Wien (OTS) - Nicht, dass man sich nicht bemüht hätte. Die jüdischen Erben wurden noch rasch kontaktiert und nach Meinung der Bundesforste durchaus generös abgefunden. Diese wollten schließlich ganz sicher sein, dass da nicht noch etwas nachkommt an Forderungen, wenn sie das 4200 Hektar große, arisierte steirische Jagdgebiet an den Industriellen der AT&S Gruppe Helmut Zoidl verkaufen. Um 300 Millionen Schilling.

Die in der Schweiz lebenden Erben waren mit einer Vergleichssumme in der Höhe von rund zwanzig Millionen Schilling zufrieden.

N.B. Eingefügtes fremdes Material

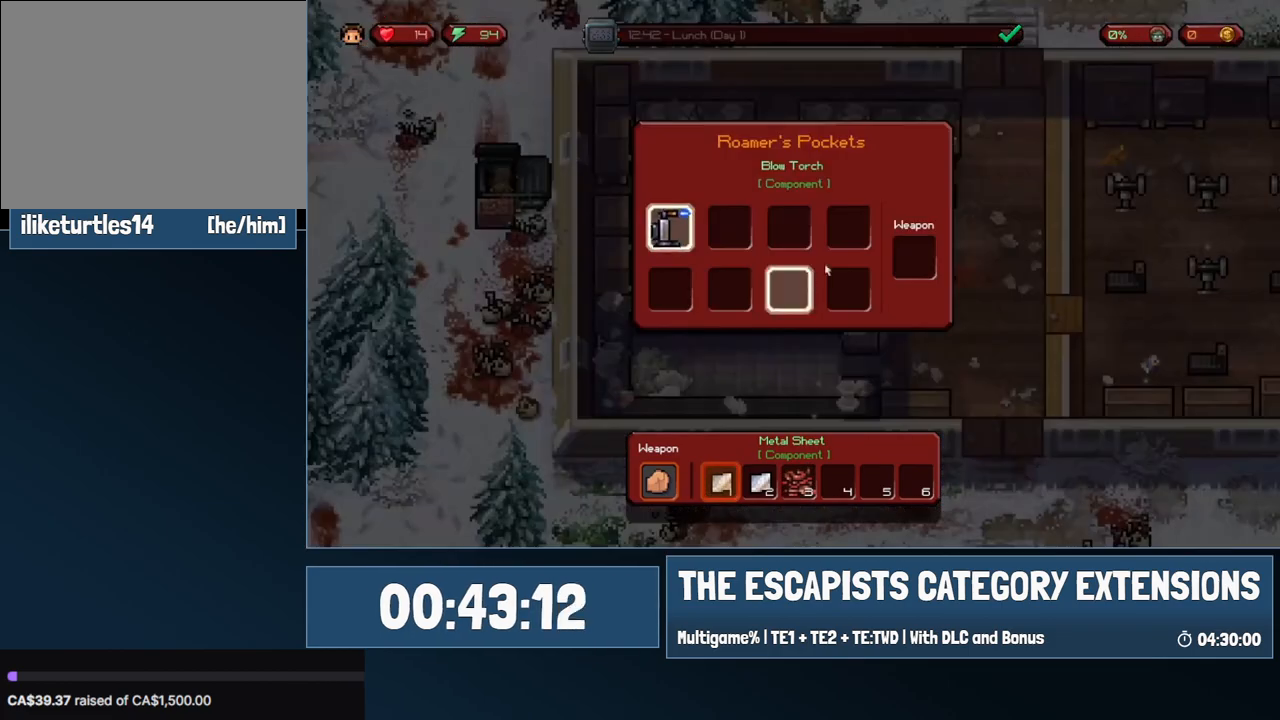
{"keys": ["d"], "mouse": [], "events": [[133, "mouse_left", "down"], [183, "d", "down"], [183, "mouse_left", "up"]]}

Nach 56 Jahren vergeblichen Bemühens, den Familienbesitz zurückzubekommen, waren sie froh, wenigstens einen Bruchteil des Wertes ihres ehemaligen Almgebietes zu erhalten.

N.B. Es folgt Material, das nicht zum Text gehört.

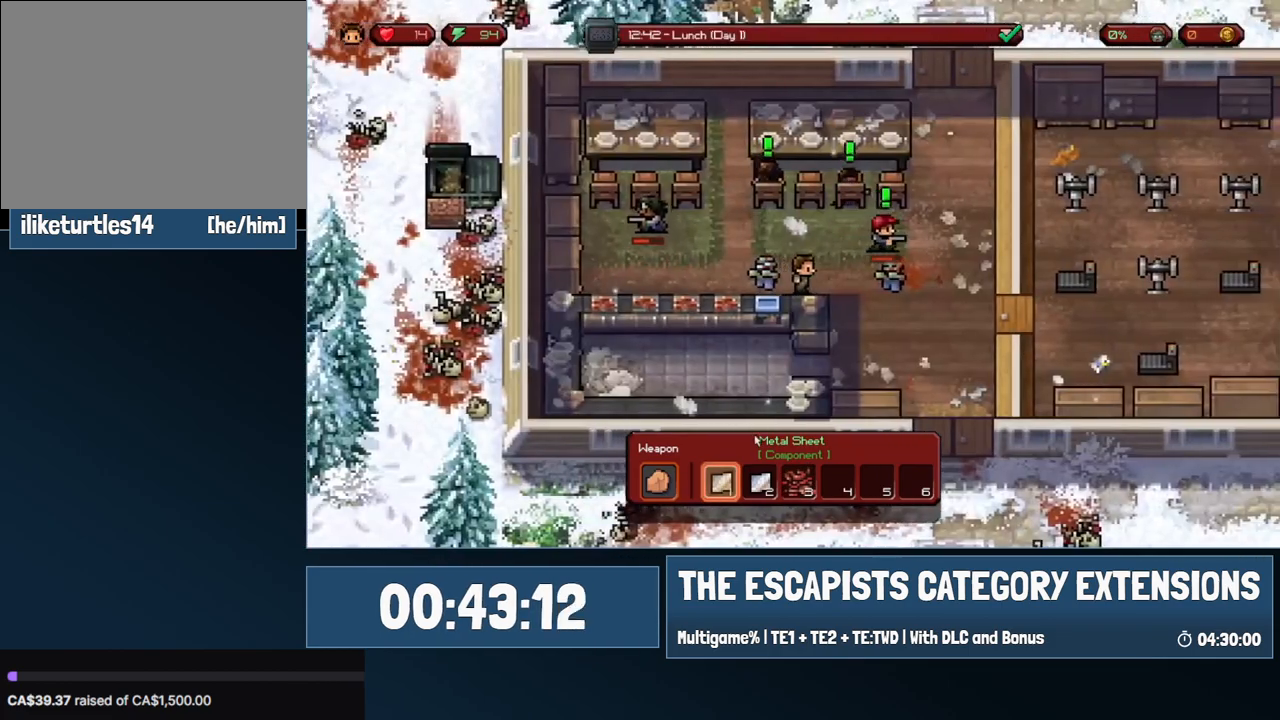
{"keys": ["d", "s"], "mouse": [], "events": [[200, "s", "down"]]}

Die 20 Millionen seien im Grunde in Ordnung, denn die SS habe in den 40er-Jahren das Gebiet ja dem damaligen jüdischen Besitzer "abgekauft", es sei "eh Geld geflossen" und nun eben "der Rest" nachgezahlt worden, argumentieren die Bundesforste und die zuständigen Ministerien Wilhelm Molterers und Karl-Heinz Grassers. So wurde schon kurz nach dem Krieg abgewimmelt, um jüdisches Eigentum in Bundesbesitz zu halten.

Die Erben hatten bis heute keine Chance auf Rückgabe ihres Besitzes, und gerade jetzt, wo auch über den General Settlement Fund Möglichkeiten zur Entschädigung größerer Vermögensverluste aufgetan werden, macht die Regierung einen raschen Schlussstrich und paraphiert den Millionendeal. Hinter verschlossenen Türen des Hauptausschusses des Nationalrates, um keinen Staub aufzuwirbeln. Denn es steht ja Großes auf dem Spiel: Ein Industrieller will auf seine alten Tage noch ins Tourismusgeschäft einsteigen und das Almgebiet, auf dem ein KZ- Nebenlager stand, als Jagd- und Golfspektakel vermarkten. Was soll man sich da noch mit zwei alten Erben und Österreichs Geschichtsverantwortung herumplagen?